Regional co-head for macroeconomic research at Maybank, Dr Chua Hak Bin, adds that there is an elevated risk of blow ups in emerging markets due to the rapid depreciation of their currencies against the US dollar.
“The global financial system has become so complex and you don’t really know where all the ticking time bombs are,” he says.
While the Singapore dollar has held up reasonably well against the greenback, declining 5 per cent since the start of this year, the Chinese yuan has lost around 12 per cent.
Bracing for tough times
According to MAS, Singapore’s GDP growth will be “below trend” in 2023 as weakness in manufacturing and some trade-related services offset the continued expansion in the domestic-oriented and travel-related sectors.
Headline inflation will average 5.5 to 6.5 per cent over the course of next year, roughly in line with this year’s projected inflation of 6 per cent. Singapore officials including Deputy Prime Minister Lawrence Wong had previously said inflation will peak in the current quarter.

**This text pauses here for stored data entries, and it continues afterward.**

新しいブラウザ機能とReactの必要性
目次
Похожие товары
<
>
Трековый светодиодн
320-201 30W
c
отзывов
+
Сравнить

Economists say the groups in Singapore who will be most affected by inflation are the poor, since they spend most of what they earn and have little savings, and the elderly since they are reliant on savings whose purchasing power will be eroded significantly.
Methodist Welfare Services, a large Christian non-profit organisation that serves people across all ethnicities and religions, says a larger proportion of nursing home residents are struggling to pay their heavily subsidised fees. Low-income families on its debt clearance and savings matching programme are also finding it harder to resolve their problems.
Another group that may struggle are homeowners with large mortgages.
Singapore’s three local banks currently offer home loan rates that are fixed at 3.5 to 3.85 per cent in the first few years, up from less than 2 per cent at the start of this year, and Maybank’s Chua says the rates could rise to 5 per cent by next year.
At 5 per cent, a couple with a S$1 million loan stretched over 30 years will have to pay S$5,368 a month, up from around S$3,700 if the interest rate were 2 per cent and S$4,774 if the interest were 4 per cent.
Property prices have fallen in many major cities and there is a risk that Singapore could follow suit if interest rates continue to rise.
Waveney’s Tan says property prices are being supported by wealthy foreigners relocating to Singapore. He, however, warned that many young Singaporeans are concerned that prices have moved out of reach, citing a 2021 survey by Blackbox Research.
Is the government doing enough?
Deputy Prime Minister Lawrence Wong earlier this month announced a new S$1.5 billion package to help lower-income and more vulnerable groups cope with inflation, which rose 7.5% year-on-year in September.
He also said the government will review the cash pay outs that it had promised to help Singaporeans deal with the impending Goods and Services Tax (GST) hike that will take effect next year.
Separately, the government has been pushing up the salaries of low-income workers through its Progressive Wage Model, which comprises a recommended minimum wage, training and a career path for those in the industry.
The recent Retail Progressive Wage Model for instance set a baseline wage of S$1,850 for around 14,000 full-time retail assistants and cashiers that took effect in September. The figure will increase to $2,175 in 2024.
Some observers, however, argue that the government can do more to help contain inflation, citing the GST increase, which can be deferred to a later date given Singapore’s strong fiscal position, and the rise in bus fares that will take effect on 26 Dec.
Former teacher Harry Lim, 60, who continues to work part time, says instead of providing handouts on an ad-hoc basis, the government could supplement the income of retirees on a regular basis to provide greater certainty and peace of mind.
Mr Lim worries that his CPF Full Retirement Sum pay out of around S$1,300 a month when he turns 65 will not be sufficient due to inflation.
The next few years are going to be tough and people should be prepared to batten down the hatches; but Singapore can emerge stronger, as it did after the Asian and Global Financial Crisis of yesteryears.